Question

How fast must a \(56.5-g\) tennis ball travel to have a de Broglie wavelength equal to that of a photon of green light ( \(5400 \mathrm{~A}\) )?

Short answer

The tennis ball must travel at approximately \(2.16 \times 10^{-27} \mathrm{~m/s}\).

Step-by-step solution

Understand the de Broglie wavelength formula

The de Broglie wavelength is given by the formula \(\lambda = \frac{h}{p}\), where \(\lambda\) is the wavelength, \(h\) is Planck's constant \(6.626 \times 10^{-34} \mathrm{~J} \, \mathrm{s}\), and \(p\) is the momentum of the particle. Momentum \(p\) can be written as \(p = mv\), where \(m\) is the mass and \(v\) is the velocity.

Convert quantities to proper units

Convert the mass of the tennis ball from grams to kilograms: \(56.5 \mathrm{~g} = 0.0565 \mathrm{~kg}\). Also, convert the wavelength from \(\mathrm{~A}\) (Angstroms) to meters: \(5400 \mathrm{~A} = 5400 \times 10^{-10} \mathrm{~m} = 5.4 \times 10^{-7} \mathrm{~m}\).

Rearrange the de Broglie equation

Since we need to find the velocity \(v\), rearrange the de Broglie equation to solve for \(v\): \(\lambda = \frac{h}{mv} \Rightarrow v = \frac{h}{m\lambda}\).

Plug in the values

Insert the known values into the equation: \(v = \frac{6.626 \times 10^{-34} \mathrm{~J} \, \mathrm{s}}{(0.0565 \mathrm{~kg}) (5.4 \times 10^{-7} \mathrm{~m})}\).

Calculate the velocity

Perform the calculation: \(v = \frac{6.626 \times 10^{-34}}{0.0565 \times 5.4 \times 10^{-7}} \approx 2.16 \times 10^{-27} \mathrm{~m/s}\).

Interpret the result

The velocity obtained is extremely small, on the order of \(10^{-27} \mathrm{~m/s}\), indicating that the tennis ball would have to move incredibly slowly to have a de Broglie wavelength equal to that of a photon of green light.

Key concepts

Planck's constant

Planck's constant is a fundamental constant in quantum mechanics that relates the energy of a photon to its frequency. It is a key element in the equation for the de Broglie wavelength. Planck's constant is denoted as \(h\) and is equal to \(6.626 \times 10^{-34} \text{ J} \times \text{s}\). This constant is crucial for calculating the wavelength of both particles and waves, bridging the gap between classical and quantum physics. By understanding Planck's constant, we can explore the wave-particle duality of matter, which is fundamental to quantum mechanics.

Momentum equation

Momentum is a measure of the motion of an object and is given by the product of its mass and velocity. For any object, the momentum \(p\) can be calculated using the equation \( p = mv \), where \(m\) is the object's mass and \(v\) is its velocity. In the context of the de Broglie wavelength, momentum helps bridge the gap between a particle's motion and its wave characteristics. By combining the momentum equation with the de Broglie formula \( \lambda = \frac{h}{p} \), we can derive the wavelength of a particle based on its mass and velocity.
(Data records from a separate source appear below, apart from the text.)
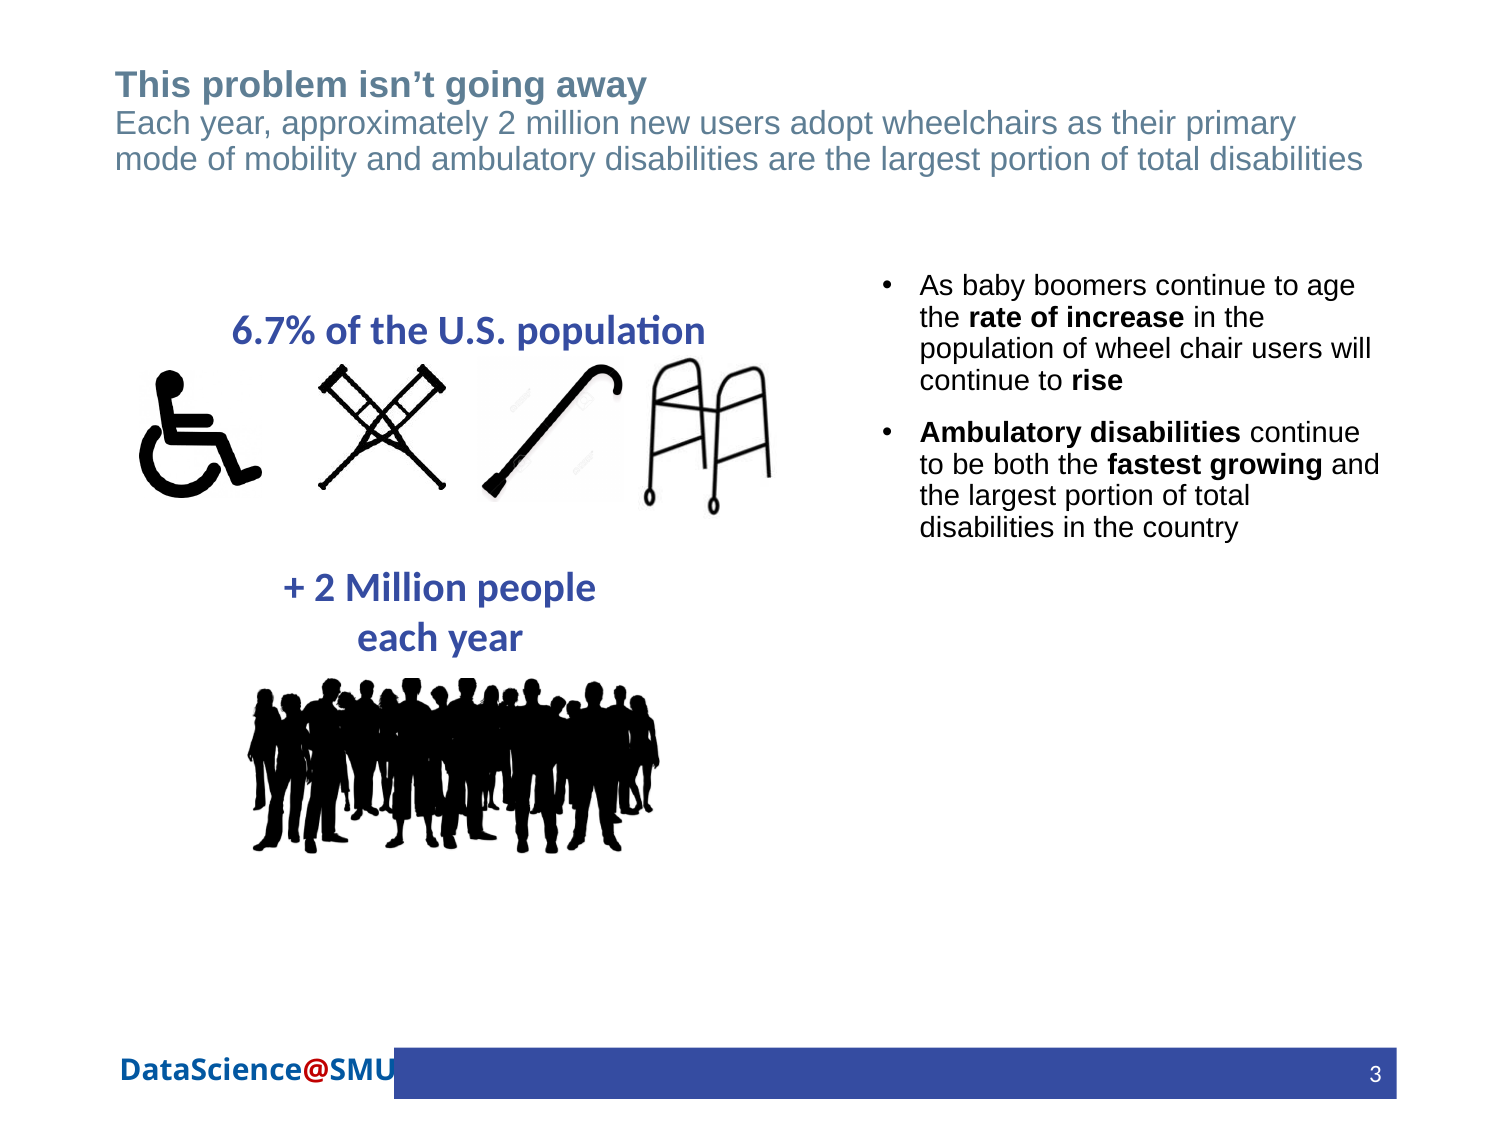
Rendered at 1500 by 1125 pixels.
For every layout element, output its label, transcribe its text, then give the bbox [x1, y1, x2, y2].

picture [139, 370, 262, 499]
text_box + 2 Million people each year [242, 559, 639, 660]
picture [477, 356, 624, 502]
picture [317, 364, 446, 490]
list As baby boomers continue to age the rate of increase in the population of wheel chair users will continue to rise Ambulatory disabilities continue to be both the fastest growing and the largest portion of total disabilities in the country [866, 263, 1397, 1013]
picture [638, 347, 777, 521]
slide_number 3 [1059, 1042, 1397, 1103]
title This problem isn’t going away Each year, approximately 2 million new users adopt wheelchairs as their primary mode of mobility and ambulatory disabilities are the largest portion of total disabilities [99, 53, 1397, 186]
picture [242, 678, 662, 859]
text_box 6.7% of the U.S. population [224, 302, 715, 353]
Understanding this allows us to see that even objects with mass, like a tennis ball, exhibit wave-like properties under certain conditions.

Wavelength conversion

To solve problems involving wavelengths, it’s important to convert units to standard measurements—typically meters in scientific contexts. In the example, we converted the green light wavelength from angstroms to meters. Since \( 1 \text{ \AA} = 1 \times 10^{-10} \text{ m} \), the original 5400 \text{ \AA} becomes \( 5400 \times 10^{-10} \text{ m} = 5.4 \times 10^{-7} \text{ m} \). This conversion is essential for plugging into the de Broglie equation.

Similarly, converting the mass of the tennis ball from grams to kilograms ensures all quantities are in compatible units, simplifying calculations and reducing the chance of errors.

Mass and velocity relationship

The relationship between mass and velocity is crucial in understanding how we calculate the de Broglie wavelength. From the de Broglie equation \( \lambda = \frac{h}{mv} \), we see that the wavelength depends inversely on both mass and velocity. This means:

• Larger mass or higher velocity results in a shorter wavelength.
• Smaller mass or lower velocity yields a longer wavelength.

When solving for velocity, as in our tennis ball example, we rearrange the equation to \( v = \frac{h}{m\lambda} \). By inputting the known values of Planck's constant, mass, and wavelength, we can solve for the velocity, reflecting how these quantities are interdependent in determining the wave properties of matter.